— Begin Source excerpt —
McKinsey and Company is the world’s biggest management consulting firm, with annual revenue topping ten billion dollars. Lately they have launched a climate scare campaign, no doubt hoping to make a fortune from it, but CLINTEL has called them out.
CLINTEL has sent a succinct letter of challenge to the McKinsey Global Institute (MGI) which generates much of the scary stuff. MGI is a McKinsey subsidiary and brags that it is one of the world’s biggest think tanks.
This issue is important because while most businesses could care less what the UN IPCC says about climate change, they will listen to McKinsey. The specific target of CLINTEL’s letter is a voluminous report released in September, titled simply “McKinsey on Climate Change“. Thus this is the official voice of McKinsey. This so-called report is really just a 216 page collection of scary stories.
The report begins with this dire warming: “The changing climate is poised to create a wide array of economic, business, and social risks over the next three decades. Leaders should start integrating climate risk into their decision making now.”
And who better to help them integrate these supposed near term risks than McKinsey, for fat fees of course? Interesting that the climate is only poised to create these risks, not yet creating them it seems, but I digress.
McKinsey is quite clear that folks need help, saying “Stakeholders can address the risk posed by climate change only if they understand it clearly and see the nuances that make it so complicated to confront.”
Here are some sample McKinsey scare stories:
Will infrastructure bend or break under climate stress?
— End Source excerpt —
| Task directions |
Please return everything in the McKinsey passage from "McKinsey and Company" down to "of scary stories.", word for word. The items that come after the McKinsey passage aren't needed.
— Begin Entries supplied —
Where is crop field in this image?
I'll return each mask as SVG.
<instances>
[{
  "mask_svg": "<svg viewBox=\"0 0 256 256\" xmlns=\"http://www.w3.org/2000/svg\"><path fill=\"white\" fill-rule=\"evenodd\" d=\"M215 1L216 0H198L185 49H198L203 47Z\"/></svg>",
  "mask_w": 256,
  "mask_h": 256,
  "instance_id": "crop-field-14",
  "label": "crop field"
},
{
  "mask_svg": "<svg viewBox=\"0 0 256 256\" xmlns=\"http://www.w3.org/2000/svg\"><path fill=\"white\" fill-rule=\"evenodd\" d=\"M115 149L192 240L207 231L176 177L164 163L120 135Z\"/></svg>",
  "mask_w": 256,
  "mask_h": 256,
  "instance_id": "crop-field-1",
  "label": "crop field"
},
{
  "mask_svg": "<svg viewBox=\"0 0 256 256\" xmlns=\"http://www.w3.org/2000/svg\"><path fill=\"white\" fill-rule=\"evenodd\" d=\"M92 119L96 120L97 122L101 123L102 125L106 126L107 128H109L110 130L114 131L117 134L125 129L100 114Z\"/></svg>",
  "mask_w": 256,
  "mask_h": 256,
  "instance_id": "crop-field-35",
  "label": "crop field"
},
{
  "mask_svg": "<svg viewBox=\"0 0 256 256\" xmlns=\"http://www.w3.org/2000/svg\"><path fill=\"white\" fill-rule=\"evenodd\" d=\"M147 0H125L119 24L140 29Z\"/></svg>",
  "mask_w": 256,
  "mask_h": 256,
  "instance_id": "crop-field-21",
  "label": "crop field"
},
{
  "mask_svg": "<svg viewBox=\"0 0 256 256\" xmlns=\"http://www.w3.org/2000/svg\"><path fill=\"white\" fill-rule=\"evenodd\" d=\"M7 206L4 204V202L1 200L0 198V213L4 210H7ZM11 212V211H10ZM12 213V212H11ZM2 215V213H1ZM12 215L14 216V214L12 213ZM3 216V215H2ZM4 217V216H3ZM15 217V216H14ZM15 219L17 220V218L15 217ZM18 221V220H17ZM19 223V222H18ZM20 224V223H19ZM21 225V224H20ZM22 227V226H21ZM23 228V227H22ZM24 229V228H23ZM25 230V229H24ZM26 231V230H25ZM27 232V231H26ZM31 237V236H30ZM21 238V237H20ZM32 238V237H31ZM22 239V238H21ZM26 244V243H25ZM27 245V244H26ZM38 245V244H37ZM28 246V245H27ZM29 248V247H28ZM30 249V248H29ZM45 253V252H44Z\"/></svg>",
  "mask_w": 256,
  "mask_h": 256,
— End Entries supplied —
| Full solution |
McKinsey and Company is the world’s biggest management consulting firm, with annual revenue topping ten billion dollars. Lately they have launched a climate scare campaign, no doubt hoping to make a fortune from it, but CLINTEL has called them out.
CLINTEL has sent a succinct letter of challenge to the McKinsey Global Institute (MGI) which generates much of the scary stuff. MGI is a McKinsey subsidiary and brags that it is one of the world’s biggest think tanks.
This issue is important because while most businesses could care less what the UN IPCC says about climate change, they will listen to McKinsey. The specific target of CLINTEL’s letter is a voluminous report released in September, titled simply “McKinsey on Climate Change“. Thus this is the official voice of McKinsey. This so-called report is really just a 216 page collection of scary stories.